As a young man I was addicted to heroin. In 1970 I left everything and everyone I knew in Philadelphia and moved to Derby, Vermont. With the help of methadone and new friends, I began the long process of recovery and personal reinvention.
Now, forty seven years later, I volunteer at the Turning Point Center in Brattleboro. When I’m not facilitating group recovery meetings, I make photographs of the people I meet at the center and listen to their stories.
They have lived through childhood trauma, committed crimes, served long prison sentences, or struggled through multiple detox treatments. They have watched friends and loved ones die from overdose, survived overdose themselves after receiving emergency Narcan treatment, or lost children to state agencies because of their addictions.

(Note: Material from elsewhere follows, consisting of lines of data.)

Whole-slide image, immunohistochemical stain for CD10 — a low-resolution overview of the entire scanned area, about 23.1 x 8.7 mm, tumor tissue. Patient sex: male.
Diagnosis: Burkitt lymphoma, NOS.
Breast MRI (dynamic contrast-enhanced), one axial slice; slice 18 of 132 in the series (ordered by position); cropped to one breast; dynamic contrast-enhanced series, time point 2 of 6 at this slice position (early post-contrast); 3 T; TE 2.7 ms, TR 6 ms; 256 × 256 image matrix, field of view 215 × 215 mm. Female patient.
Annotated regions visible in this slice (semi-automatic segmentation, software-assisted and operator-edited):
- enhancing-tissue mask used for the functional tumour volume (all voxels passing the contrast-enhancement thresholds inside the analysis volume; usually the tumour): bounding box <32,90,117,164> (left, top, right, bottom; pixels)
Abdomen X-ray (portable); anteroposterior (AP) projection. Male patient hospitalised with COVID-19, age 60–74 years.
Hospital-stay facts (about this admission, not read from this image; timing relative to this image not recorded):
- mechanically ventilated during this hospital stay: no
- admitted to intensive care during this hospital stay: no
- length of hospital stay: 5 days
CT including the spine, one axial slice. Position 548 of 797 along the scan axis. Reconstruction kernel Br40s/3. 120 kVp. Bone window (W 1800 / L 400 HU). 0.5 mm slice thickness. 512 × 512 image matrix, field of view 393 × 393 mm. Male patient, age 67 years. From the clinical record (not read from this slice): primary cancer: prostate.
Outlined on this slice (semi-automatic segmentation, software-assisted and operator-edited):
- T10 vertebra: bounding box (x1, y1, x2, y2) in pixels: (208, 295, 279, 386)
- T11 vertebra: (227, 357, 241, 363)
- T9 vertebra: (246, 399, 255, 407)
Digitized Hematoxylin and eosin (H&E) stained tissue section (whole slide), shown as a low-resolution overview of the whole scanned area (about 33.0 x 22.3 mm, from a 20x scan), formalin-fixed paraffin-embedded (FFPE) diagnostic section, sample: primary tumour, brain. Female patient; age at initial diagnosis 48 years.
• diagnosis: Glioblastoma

My friends and I have some history in common. We’d been addicted to drugs or alcohol, had engaged in criminal behavior, and had pretty much been given up on by society.
But now we are in recovery, living productive lives, and working to help others find their own paths to recovery. We are trained recovery coaches, meeting facilitators, or program coordinators.
My friend Ella is passionate about her job helping opioid users get medically assisted treatment. One day I heard her say: “I refuse to give up on her; you just never know when someone will be ready to change. The way I see it, if she has a pulse, she has a chance.”